After you have decided that the work in an experimental branch is good enough to be used, you can merge the changes from that branch into the any branch of reference (like the master one). To do so, use

    git merge <branch>

This will merge the changes from branch <branch> into the the current one. Hopefully, this wont generate any inconsistencies. Otherwise, you will be forced to sove them manually. Merges can be fast-forward (if history is linear) or three-way (if not).

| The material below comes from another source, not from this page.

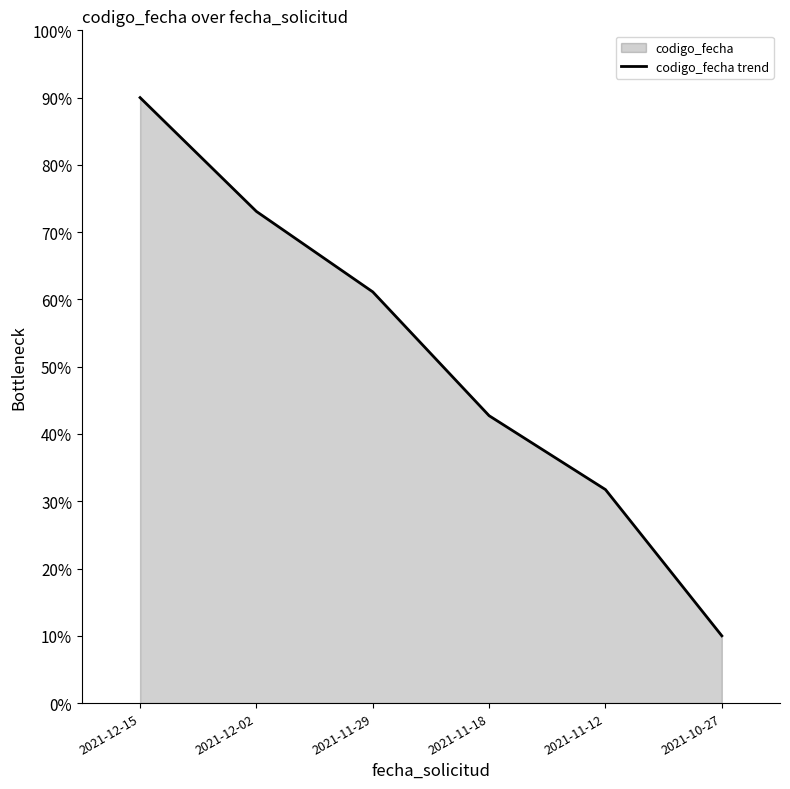

Which category has the highest value across all series?

2021-12-15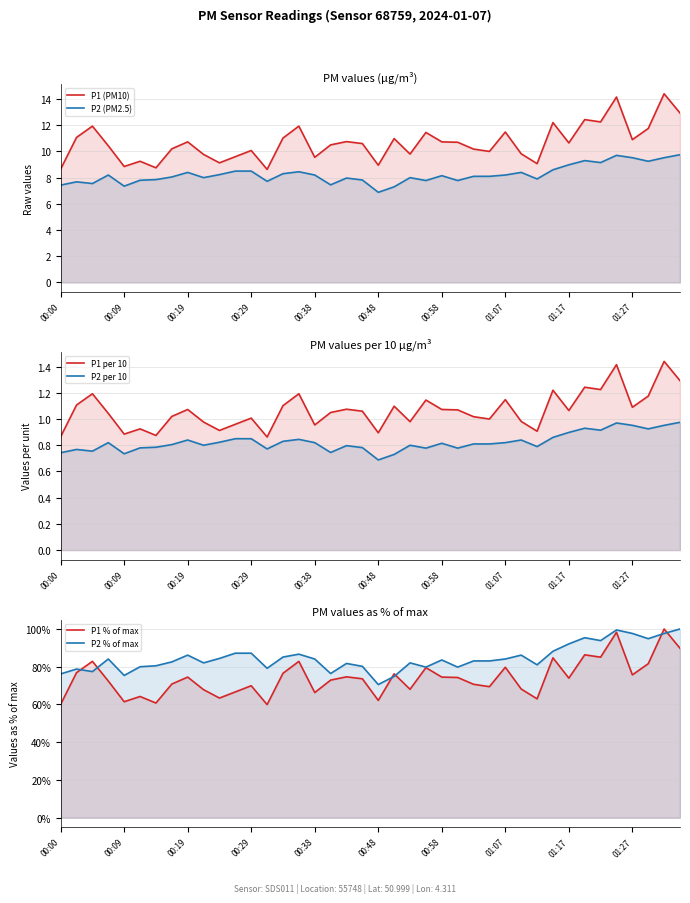

The P1 (PM10) series shows 10.7 at 25. True or false?

True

** Resolving conflicts ** Sometimes a file is edited in the same part by two commits. This will generate a merge conflict. Since git cannot figure out what part to commit, it stops and the conflict should be resolved manually. After you finish the modification, you can use git add on the conflicting file to tell git you have resolved the problem. Then you run a normal git commit .

Example for a fast-forward merge:

    # Start a new feature
    git checkout -b new-feature master

    # Edit some files
    git add 
    git commit -m "Start a feature"

    # Edit some files
    git add 
    git commit -m "Finish a feature"

    # Merge in the new-feature branch
    git checkout master
    git merge new-feature
    git branch -d new-feature
    # Start a new feature
    git checkout -b new-feature master

    # Edit some files
    git add 
    git commit -m "Start a feature"

    # Edit some files
    git add 
    git commit -m "Finish a feature"

    # Develop the master branch
    git checkout master

    # Edit some files
    git add 
    git commit -m "Make some super-stable changes to master"

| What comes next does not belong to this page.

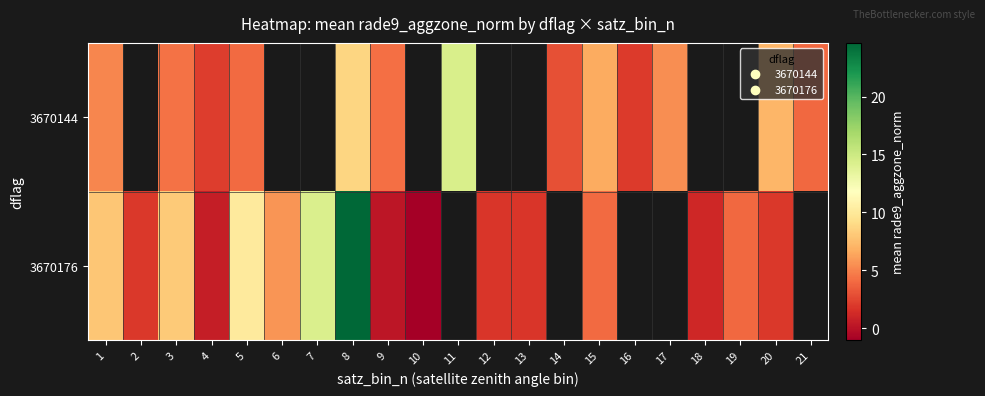

At which label is 3670176 closest to 11?

5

    # Merge in the new-feature branch
    git merge new-feature
    git branch -d new-feature

TIP : There are several graphical clients which allows to follow the branch commits visually. One example is gitk. There are several others. But you should be able to manage from the plain command line.

TIP : Another visual option is to use the bitbucket page for your repo where all the code. commits, branches, etc can be visualized.

Modifying the history#

It is possible to amend a commit by using the command git commit --amend. This allows to either combine the staged changes with the previous commit or to simply modify the log message. An amended commit is a completely new commit. The original commit is removed from history. Other commands to check : git rebase, git rebase -i, git reflog.

Remote repositories#

Git de-centralized approach allows you to have your own copy of the repository where you can develop new commits and/or branches and then push them to remote repositories while also allowing you to pull changes other developers could have performed.

In this regard, the git remote command allows you create, view, and delete connections to other repositories. First, let check the help

    git help remote

The command git remote alone will list all connections you have in your repo to other repos. The command

    git remote add <name> <url>

will create a new connection to another repo located at <url>, and allows you to use <name> as a convenient shortcut.

What does the following do?

    git remote rm <name>
    git remote rename <old-name> <new-name>

NOTE : When you clone a remote repository, it automatically creates a remote connection called origin which points to the remote repository.

Fetching updates#

If you want to get some remote changes from the remote repo but do not want yet to merge them into your local repo, you can use

    git fetch <remote>

or

    git fetch <remote> <branch>

The latter will fetch only an specific branch. If you think that the remote changes are appropriate, you can merge them into your local repository with git merge.

Pulling updates#

You can also fetch and merge at the same time with a simple

    git pull <remote>

which is equivalent to git fetch <remote> followed by git merge origin/<current-branch>.

Pushing updates#

The inverse process, where you publish your result to the remote repo, is done by

    git push <remote> <branch>

From the previous, you can see that if you already have a local repo connected to a remote one, the basic work loop is : pull (to update your local repo), edit, add, commit, edit, add, commit, …, edit, add, commit, and push.